───── SELECTED EXCERPT ─────
The ioSafe secure drive comes in a solid casing that can protect against fires and floods for on-site backup, and it can transfer data at USB 3.0 speeds, although most administrators will need to use a adapter port for that.
The most important goal of storing data is protecting it from all types of factors, environmental and otherwise, that might destroy it.
Network administrators have used a variety of tricks to ensure that data will be recoverable should a disaster strike, although each method has limitations.
Off-site backup, while incredibly useful toward ensuring recovery, might not be an option for the more sensitive information that your organization might be dealing with.
On-site backup storage could face the same dangers that your primary data storage does. If the entire building floods or gets engulfed in a blazing inferno, your backup data is just as doomed as the original. Or is it?
The SoloPro from ioSafe is designed to avert that type of disaster. The drive comes in a heavy, sturdy metal case that measures 5 inches wide by 7 inches high by 11 inches long, and it weighs a whopping 15 pounds. Its size and weight are necessary to protect what’s inside, and the weight certainly means that no one will unintentionally move it around.
───── INFORMATION ─────
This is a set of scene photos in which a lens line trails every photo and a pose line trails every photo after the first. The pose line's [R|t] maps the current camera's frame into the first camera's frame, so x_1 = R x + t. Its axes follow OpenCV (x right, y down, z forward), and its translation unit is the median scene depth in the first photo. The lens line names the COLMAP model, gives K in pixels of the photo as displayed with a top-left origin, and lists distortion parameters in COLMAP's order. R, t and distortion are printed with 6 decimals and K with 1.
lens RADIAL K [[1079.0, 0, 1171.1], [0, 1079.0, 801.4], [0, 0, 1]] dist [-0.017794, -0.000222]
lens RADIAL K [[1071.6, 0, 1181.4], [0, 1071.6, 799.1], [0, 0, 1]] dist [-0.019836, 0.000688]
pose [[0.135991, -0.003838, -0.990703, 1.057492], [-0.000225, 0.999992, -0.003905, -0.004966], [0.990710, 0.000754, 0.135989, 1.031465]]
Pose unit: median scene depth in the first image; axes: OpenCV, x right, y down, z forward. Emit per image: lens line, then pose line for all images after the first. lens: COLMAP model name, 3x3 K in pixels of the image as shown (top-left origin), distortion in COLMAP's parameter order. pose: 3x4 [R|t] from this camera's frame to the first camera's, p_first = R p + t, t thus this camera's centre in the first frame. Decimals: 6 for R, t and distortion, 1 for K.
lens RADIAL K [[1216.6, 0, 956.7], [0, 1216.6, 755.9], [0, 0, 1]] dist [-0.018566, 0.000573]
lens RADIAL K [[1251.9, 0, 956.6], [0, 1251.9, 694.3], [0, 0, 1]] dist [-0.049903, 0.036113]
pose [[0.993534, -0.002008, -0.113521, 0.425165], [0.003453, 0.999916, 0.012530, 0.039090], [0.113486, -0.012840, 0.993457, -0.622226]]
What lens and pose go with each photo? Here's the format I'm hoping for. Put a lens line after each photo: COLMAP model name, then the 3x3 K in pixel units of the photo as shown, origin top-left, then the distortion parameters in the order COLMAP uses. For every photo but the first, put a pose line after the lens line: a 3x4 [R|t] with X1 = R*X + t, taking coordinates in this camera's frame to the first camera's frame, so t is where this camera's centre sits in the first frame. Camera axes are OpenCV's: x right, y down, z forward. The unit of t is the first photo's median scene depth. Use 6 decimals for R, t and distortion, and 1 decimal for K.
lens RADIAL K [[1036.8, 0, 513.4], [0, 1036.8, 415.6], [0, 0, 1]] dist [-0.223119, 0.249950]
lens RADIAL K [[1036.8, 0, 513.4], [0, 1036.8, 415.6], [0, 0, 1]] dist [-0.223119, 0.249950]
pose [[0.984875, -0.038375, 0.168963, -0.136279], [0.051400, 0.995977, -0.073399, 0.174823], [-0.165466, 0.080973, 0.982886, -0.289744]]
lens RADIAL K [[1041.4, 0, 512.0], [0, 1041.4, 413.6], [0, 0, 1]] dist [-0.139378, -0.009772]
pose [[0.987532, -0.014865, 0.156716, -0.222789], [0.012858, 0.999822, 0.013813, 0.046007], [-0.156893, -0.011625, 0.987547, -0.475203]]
─────
ACTIVITY: According to the ioSafe SoloPro text, how much does the drive weigh?

OUTPUT OF THE EXERCISE: 15 pounds.